The hostile atmospheres depicted in Atlanta appear as reflections of Glover’s harsh assessment of the United States, which surfaced in his recent music video for This Is America, also directed by Hiro Murai. The song’s refrain, which sees him repeating “Get your money, Black man”, could be this season’s motto, as Alfred and Earn must both take crucial decisions in order to make a living and survive in the rap world. Paper Boi learns to understand the consequences of celebrity on his life and the limits of wanting to stay “real”, whereas Earn, in a gut-wrenching finale, learns to become ruthless and put himself in front of others. Darius summarizes their situation in his usual, laid-back way: “Y’all both black, so I mean, y’all both can’t afford to fail”. The penultimate episode, featuring Alfred (Abraham Clinkscales) and Earn (Alkoya Brunson) as teenagers, paves the way for this realization, as Brunson’s character faces possible humiliation because of the shirt he is wearing, which appears to be fake. The episode’s most meaningful scene occurs when Earn is told by a white friend that he should not worry too much about what he wears, showing how appallingly early African-American consciousness, through social and racial discrimination, begins.

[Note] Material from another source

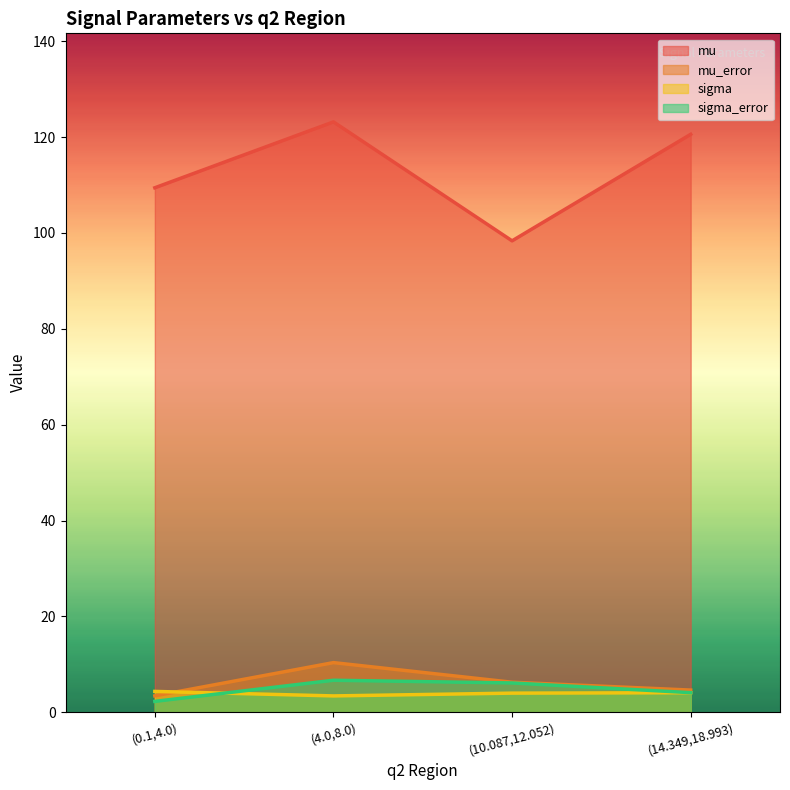

What position from the right is (4.0,8.0)?

3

Atlanta: Robbin’ Season is an undoubtedly remarkable follow-up to an already excellent first season. Its characters and story gain both in stature and relevance, making for an altogether exciting and still underrated series, in the image of its creator, Donald Glover, who is quickly becoming one of the decade’s most brilliant creative minds.
The last episode of Atlanta: Robbin’ Season came out on May 10th.